Mascis whipped up monstrous clouds of super-loud guitar noise, whereas during
Nirvana I was pinned in place by the press of bodies. Clearly, everyone had
come out to see the opening act, and I had missed the memo.
My roommate bought Bleach on CD the following week, and we
listened to it all summer. Then, soon after school started up again in the
fall, I walked past one of several music stores that were on The Hill in
Boulder at the time and I noticed a poster in the window for Nirvana’s new
record, Nevermind. I immediately
walked in and bought a copy on cassette, took it home and popped in the tape
deck, where it remained for at least a month. I drove one of CU’s dorm buses
back then, and I would play music on a little jam box while I drove, and when I
had Nevermind on I swore I could feel
my passengers getting infected by it. When I looked in the rear view mirror I
could see students sitting up a little straighter, more alert, not cringing the
way they often did when I would play, say, the Butthole Surfers’ Locust Abortion Technician or Sonic Youth’s
Confusion Is Sex. One day, a really
hot girl came up to the front of the bus while I was driving and shouted over
the blare, “Is this Nirvana?!” That never
happened when I was cranking the Buttholes.

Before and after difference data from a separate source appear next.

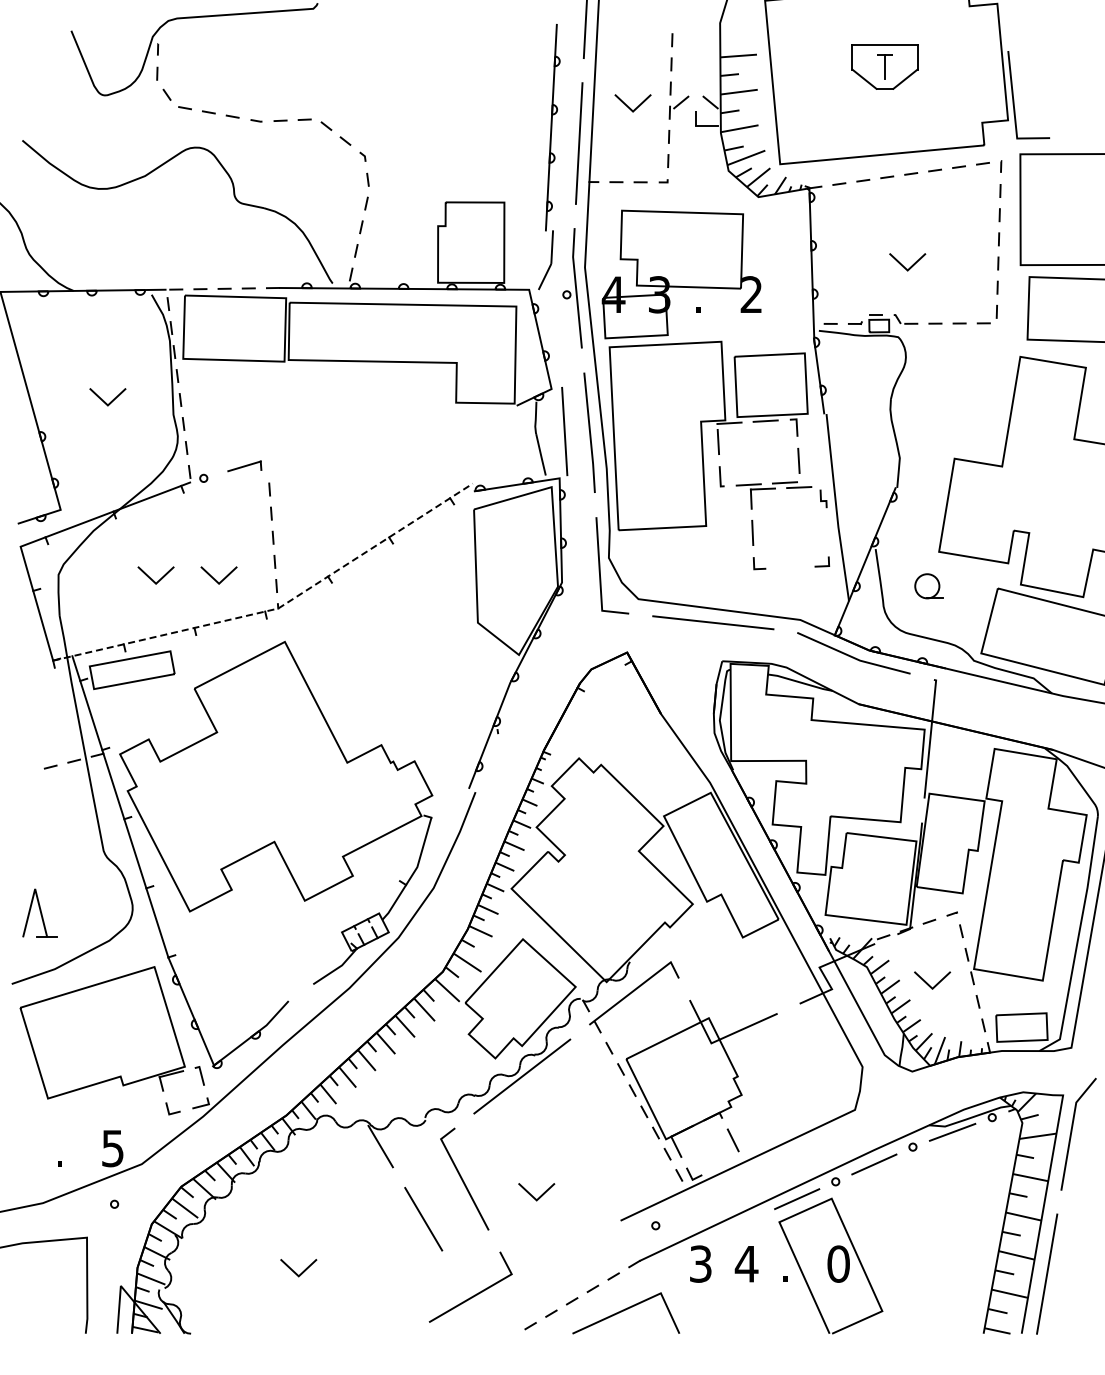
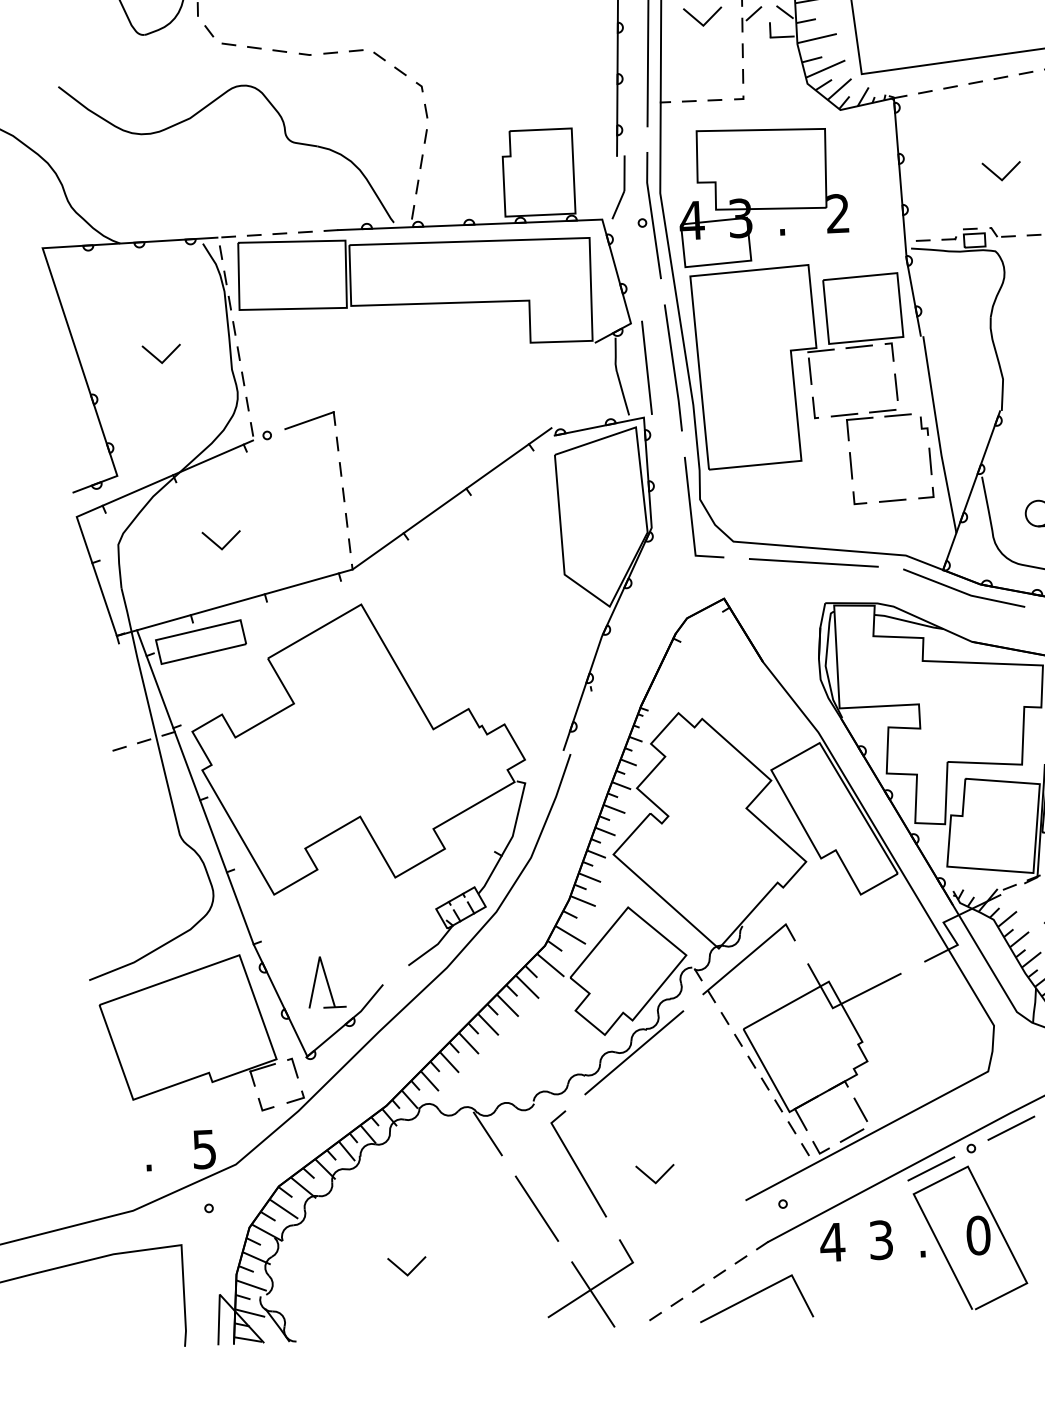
part: (244, 466) -> (309, 420), size x1.43
line: (827, 532) -> (930, 461), added
line: (790, 567) -> (892, 500), added
line: (214, 578) -> (283, 540), removed
line: (278, 608) -> (352, 569), dashed -> solid
part: (39, 912) -> (325, 981), moved
line: (723, 1163) -> (851, 1134), added
text: (700, 1263) -> (832, 1241), 3 -> 4
text: (746, 1263) -> (880, 1239), 4 -> 3
line: (472, 1302) -> (592, 1294), added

The album very quickly became a monster
hit, of course, and I like to think I played a role in it, like I was one of
the pied pipers who lured the masses into the gales of feedback of the
post-punk underground, a revolutionary who helped dirty up the Top 40. The
Nirvana show at the Gothic and the release of Nevermind combined to form my rock-and-roll moment, the only time I
was there at the exact moment when lightning struck and the whole world seemed
to change course and travel along for a little while in tandem with my
interests, and I cherish it as much as any of the other great moments in my
life, like graduation and marriage and losing my virginity.
I told this story recently to an
acquaintance from Seattle, and he said something like, “Oh, that’s nothing, I
saw them a bunch of times in all these little clubs up and down the Northwest
coast.” And I’m sure there are a few people reading this who caught the Nirvana
bug long before I did. All those other people pushing toward the stage at the
Gothic, pumping their fists in the air, obviously knew something I didn’t.
Maybe they’d caught them at the Gothic a couple of years earlier, a concert
that can be relived today on YouTube (to the extent than anything can be lived
via streaming video). So yeah, my grunge hipster credentials aren’t the most
impressive on earth. I’ve always floated somewhere between the avant-garde and
the masses. But still, I was there on the opening date of Nirvana’s fabled tour
warming up for Dinosaur Jr. at a time when the universe was lining up to make
them the biggest superstars of the decade, and it’s now a sturdy pillar in my
cathedral of experience. And part of what is driving me back into music
collecting is the knowledge that there might be similar singular events waiting
in the next bin at my favorite record store or ready to take the stage and warm
up the crowd for some better-known band.